▶ **Task**
Please repeat every record below exactly as written, but leave out the pictures.

▶ **Dataset**

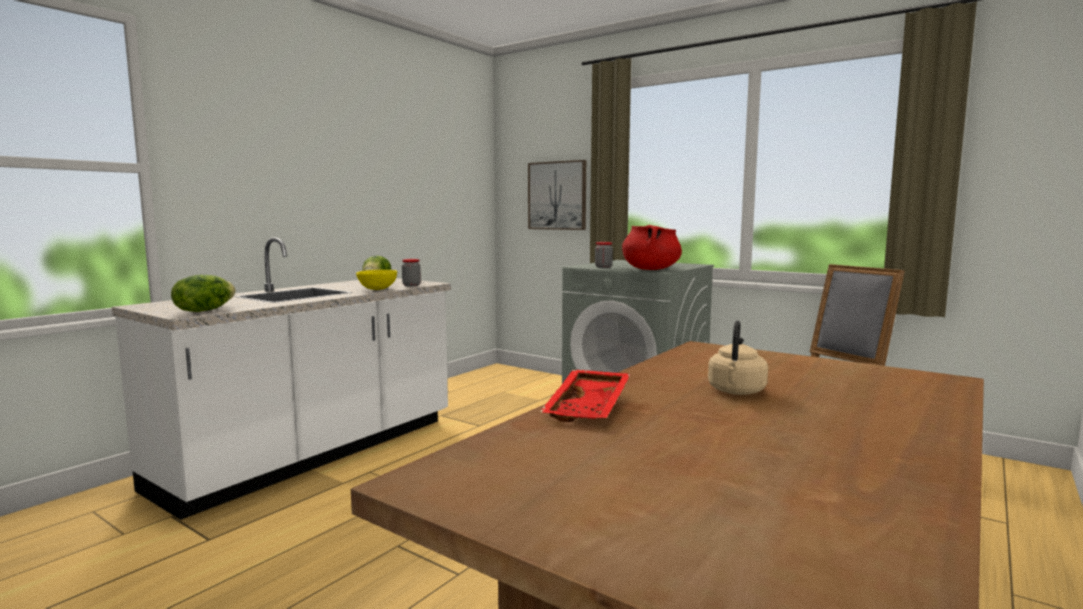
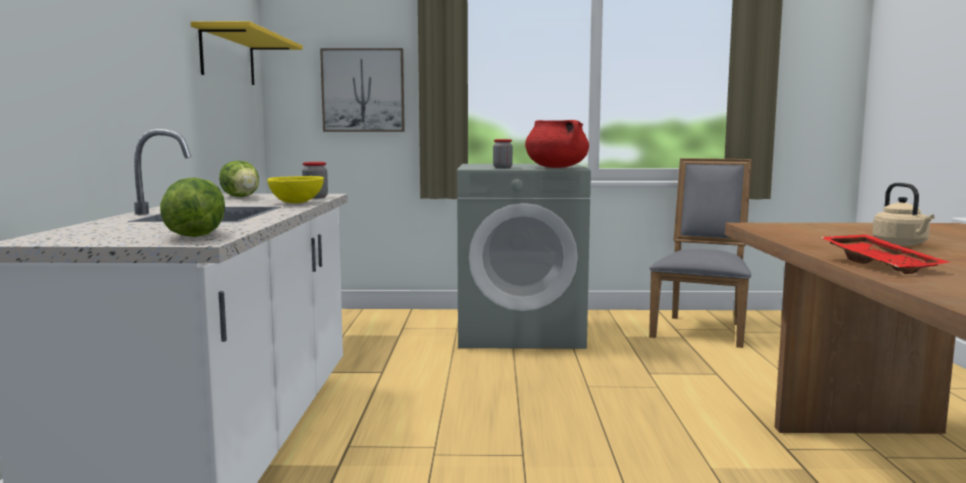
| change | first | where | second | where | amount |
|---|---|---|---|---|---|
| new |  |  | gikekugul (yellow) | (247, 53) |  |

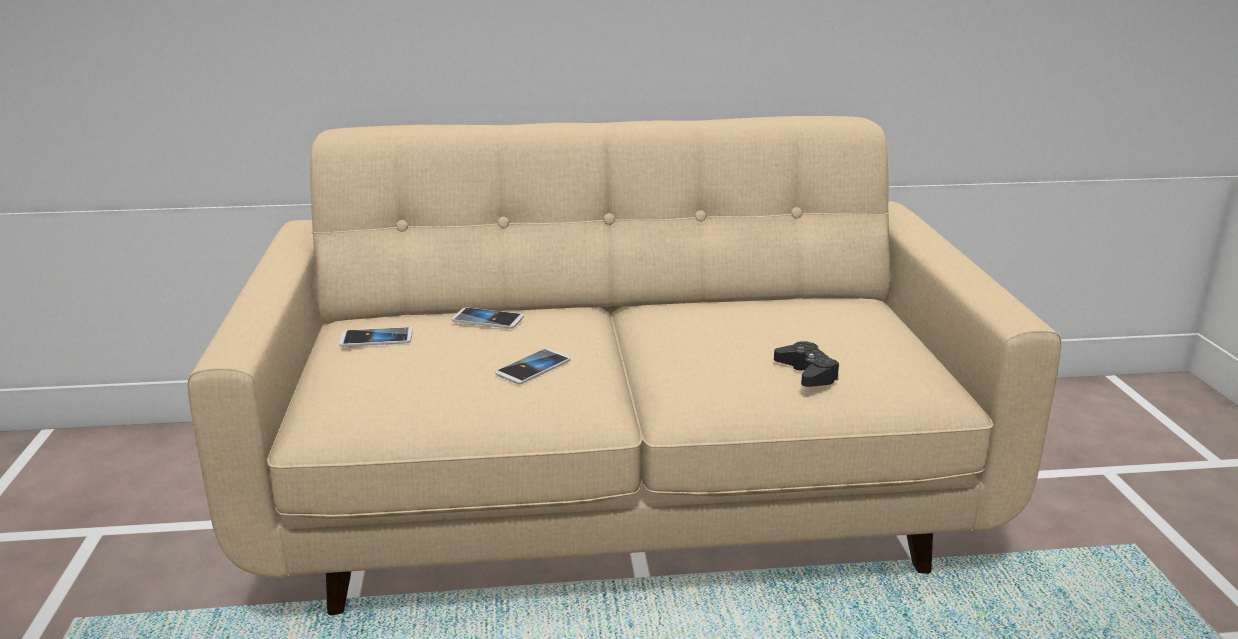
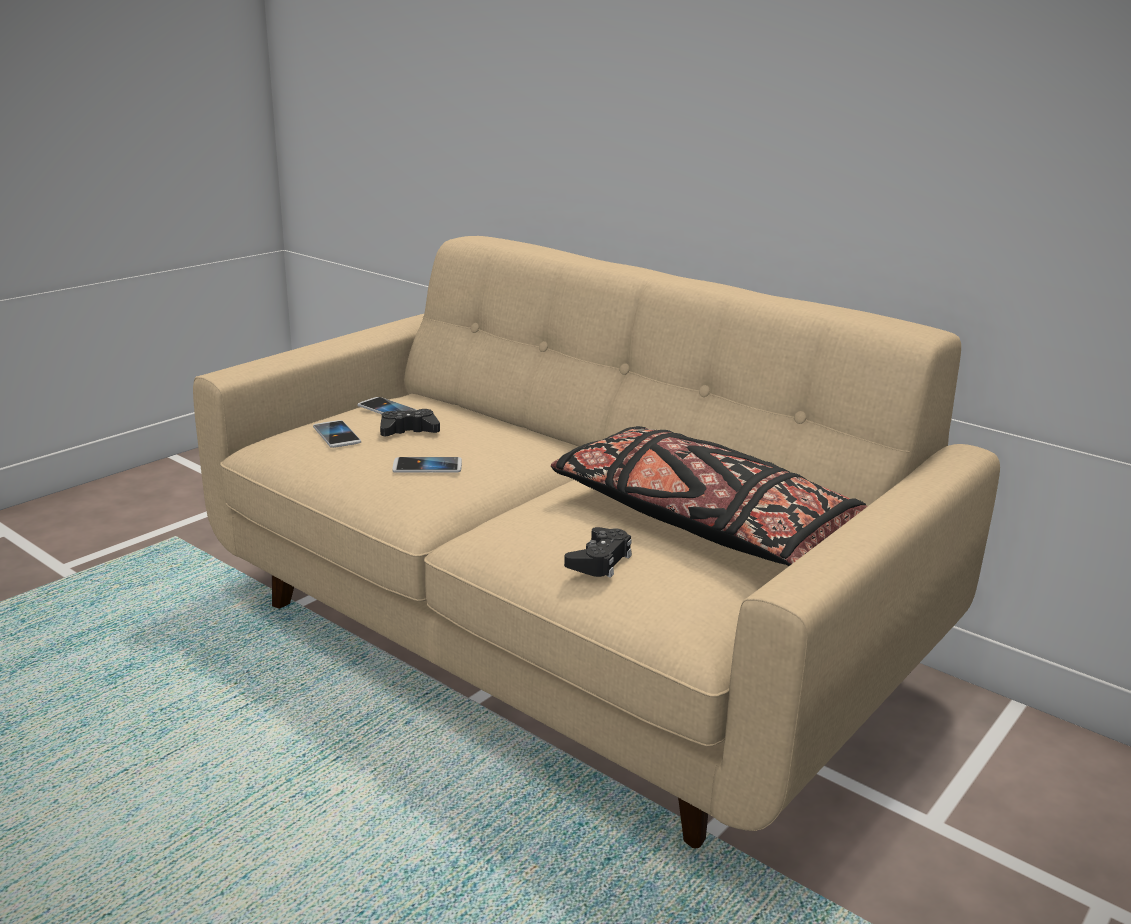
| change | first | where | second | where | amount |
|---|---|---|---|---|---|
| shifted | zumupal | (488, 318) |  | (337, 434) |  |
| new |  |  | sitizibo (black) | (410, 422) |  |
| new |  |  | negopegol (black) | (709, 496) |  |

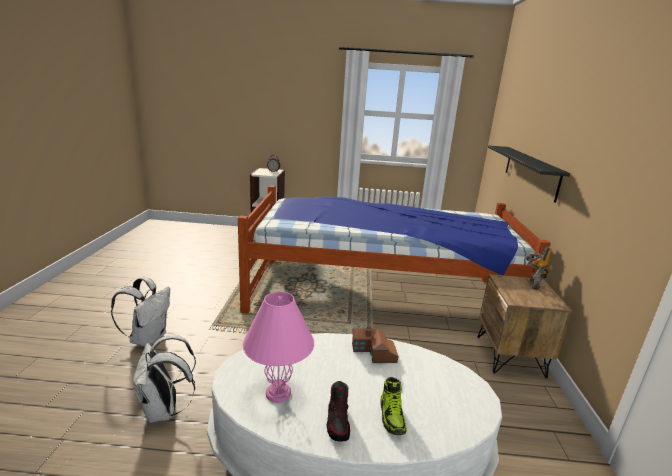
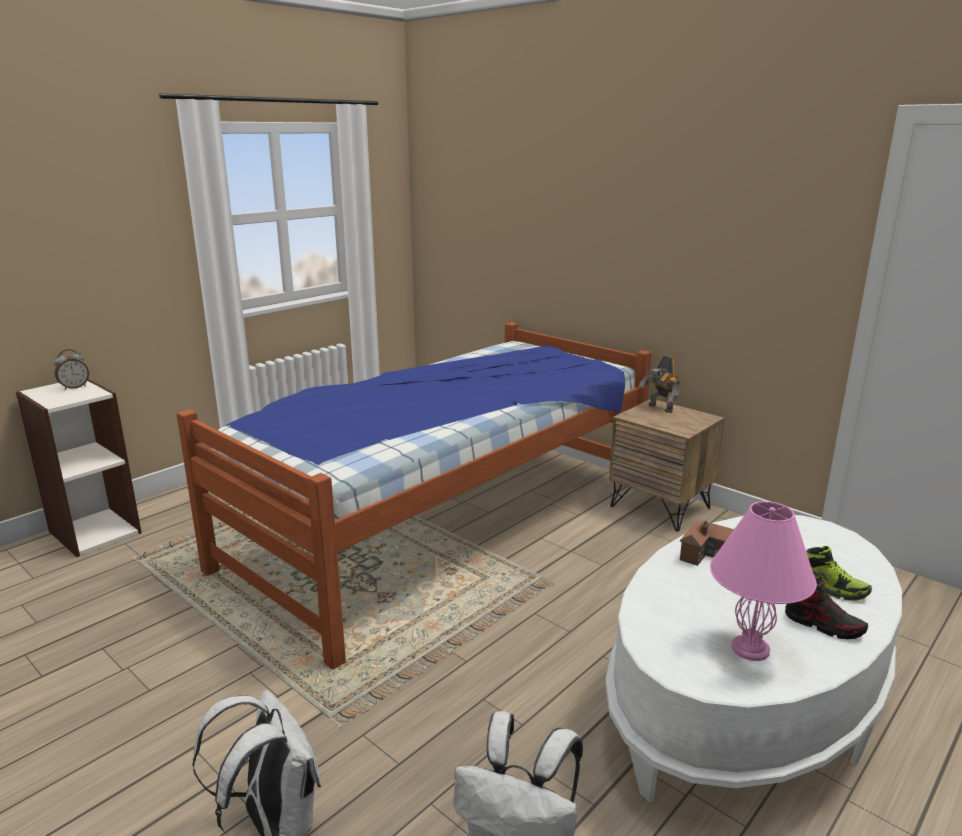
| change | first | where | second | where | amount |
|---|---|---|---|---|---|
| gone | gikekugul (black) | (529, 174) |  |  |  |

▶ **Result of the task**
| change | first | where | second | where | amount |
|---|---|---|---|---|---|
| new |  |  | gikekugul (yellow) | (247, 53) |  |

| change | first | where | second | where | amount |
|---|---|---|---|---|---|
| shifted | zumupal | (488, 318) |  | (337, 434) |  |
| new |  |  | sitizibo (black) | (410, 422) |  |
| new |  |  | negopegol (black) | (709, 496) |  |

| change | first | where | second | where | amount |
|---|---|---|---|---|---|
| gone | gikekugul (black) | (529, 174) |  |  |  |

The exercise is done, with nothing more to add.